China has initiated an ambitious plan to fight climate change, having already undertaken emission controls under the central commanding administration. A number of policies have been established over the past two decades. In the National Scheme on Climate Change published in June 2007 [
4], the National Development and Reform Commission (NDRC) promised to make efforts to control greenhouse gas (GHG) emissions and produce a 20% reduction in per GDP energy consumption by 2010. The NDRC also issued mandatory environmental targets to be implemented through the national Five-Year Plan.

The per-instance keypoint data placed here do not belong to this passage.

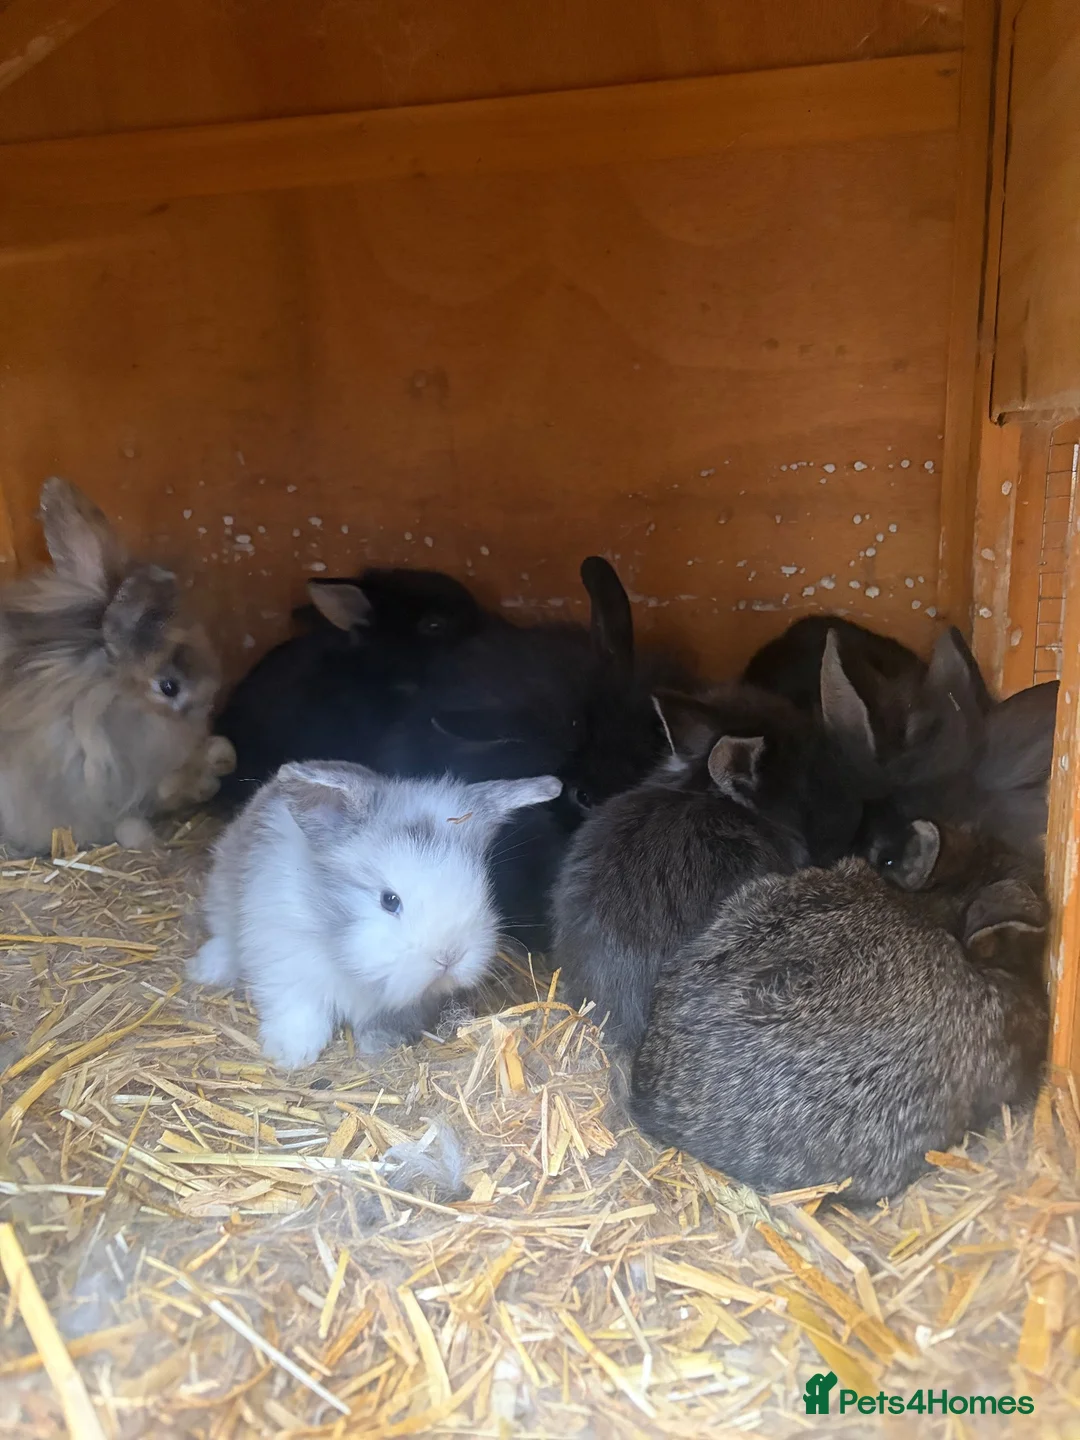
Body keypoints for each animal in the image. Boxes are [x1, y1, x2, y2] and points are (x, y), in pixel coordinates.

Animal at [189, 759, 561, 1067]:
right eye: (389, 900)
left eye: (482, 888)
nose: (449, 957)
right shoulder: (287, 964)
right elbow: (298, 1010)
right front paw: (290, 1055)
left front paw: (380, 1043)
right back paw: (206, 970)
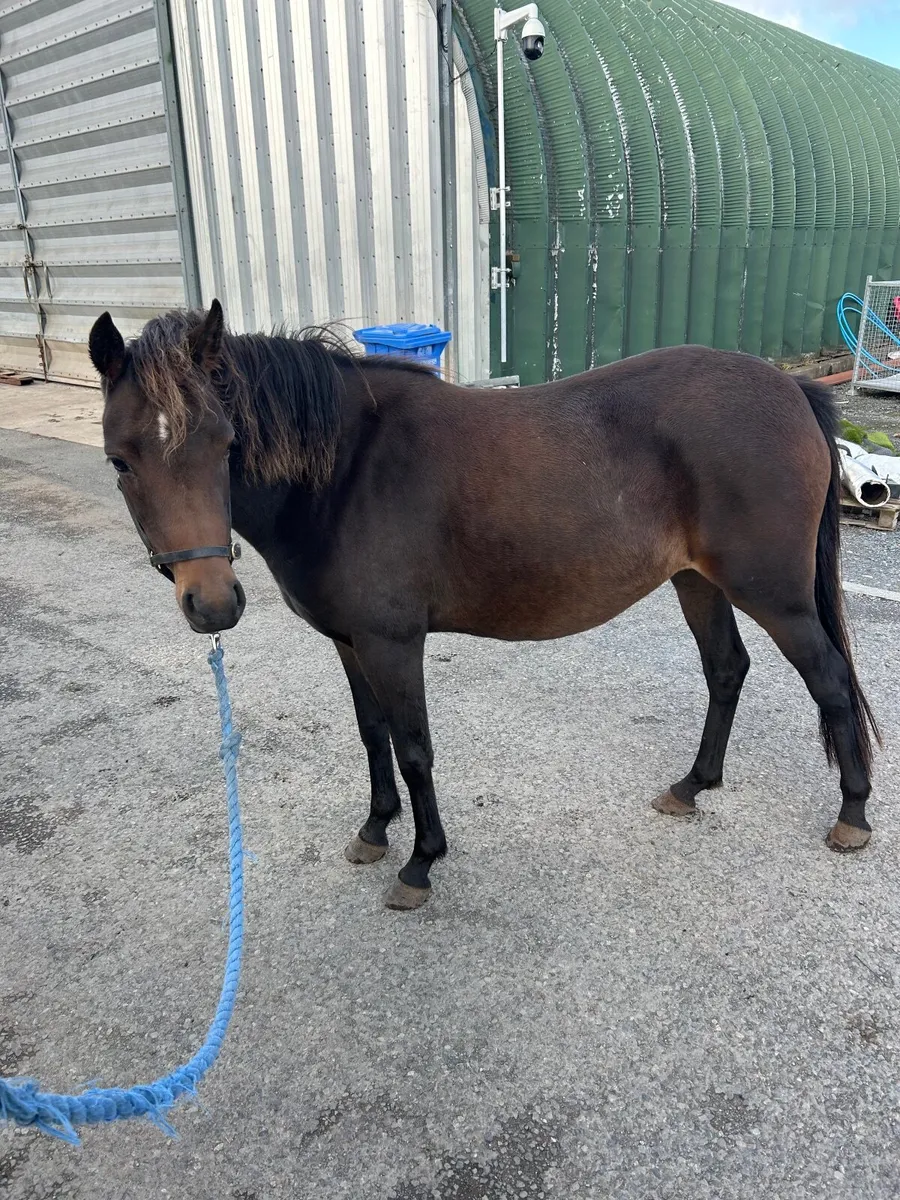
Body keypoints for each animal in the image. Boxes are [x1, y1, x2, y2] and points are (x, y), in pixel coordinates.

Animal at [89, 301, 880, 909]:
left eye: (225, 444)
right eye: (119, 461)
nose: (213, 604)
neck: (346, 469)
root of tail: (791, 390)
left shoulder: (391, 642)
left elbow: (414, 748)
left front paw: (420, 862)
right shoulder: (349, 641)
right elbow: (372, 735)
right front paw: (375, 831)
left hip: (773, 594)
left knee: (830, 680)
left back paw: (852, 813)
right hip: (698, 583)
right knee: (726, 671)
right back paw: (693, 786)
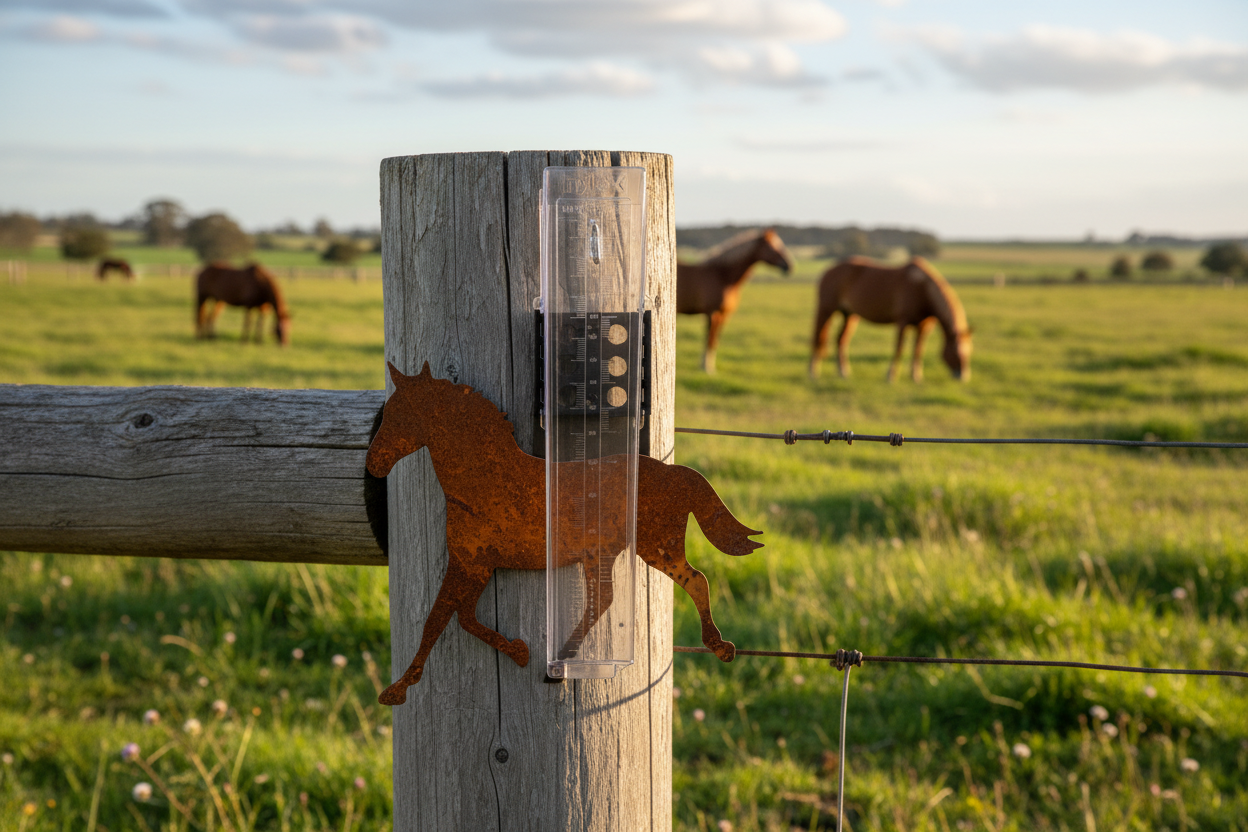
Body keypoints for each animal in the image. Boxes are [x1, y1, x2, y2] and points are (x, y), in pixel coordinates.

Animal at [366, 361, 763, 706]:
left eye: (400, 415)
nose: (373, 464)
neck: (486, 480)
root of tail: (675, 472)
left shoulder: (470, 563)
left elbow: (437, 621)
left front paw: (397, 690)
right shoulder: (474, 564)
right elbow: (457, 618)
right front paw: (518, 651)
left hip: (651, 548)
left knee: (683, 583)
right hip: (617, 552)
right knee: (630, 594)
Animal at [677, 228, 794, 373]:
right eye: (773, 247)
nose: (789, 266)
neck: (722, 276)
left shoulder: (724, 315)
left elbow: (715, 341)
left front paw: (707, 366)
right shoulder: (712, 313)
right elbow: (709, 339)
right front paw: (706, 368)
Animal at [810, 256, 972, 382]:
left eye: (968, 352)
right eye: (956, 352)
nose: (963, 377)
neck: (922, 288)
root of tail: (829, 270)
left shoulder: (923, 326)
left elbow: (918, 350)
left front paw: (916, 376)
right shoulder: (902, 322)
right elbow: (899, 348)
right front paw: (891, 376)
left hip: (849, 315)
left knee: (841, 340)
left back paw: (843, 372)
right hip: (825, 310)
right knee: (818, 339)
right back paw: (813, 372)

In the 11th Five-Year Plan (2006-2010), China issued targets for a 20% reduction in energy consumption per unit of GDP (referred to as the Emission Intensity (EI) policy) [
5,
6]. In the 12th Five-Year Plan (2011-2015), China introduced a market-based domestic ETS; the mechanism underlying this trading system has now been established in seven pilot markets (referred to as the ETS policy) [
7–
9]. In 2014, the Chinese government issued more policies to control climate change and committed to more responsibility. In September 2014, the NDRC published the National Scheme on Climate Change (2014-2020) and stated its intention to reduce CO
2 emissions per GDP by 40%-45% by 2020 compared with that in the year 2005 [
10]. China announced that it will peak its CO
2 emissions by 2030 under the US-China Joint Announcement on Climate Change [
11], released during the Beijing Asia-Pacific Economic Cooperation (APEC) meeting in November 2014. However, there is still no quantitative limit associated with this pledge. In December, the Lima Call for Climate Action advocated that China, as the world’s largest emitter, pledge CO
2 reductions alongside other wealthy countries. Recently, China announced the launch of a nation-wide ETS that will start in 2017, based on the current pilot scheme that is running in seven provinces or municipalities.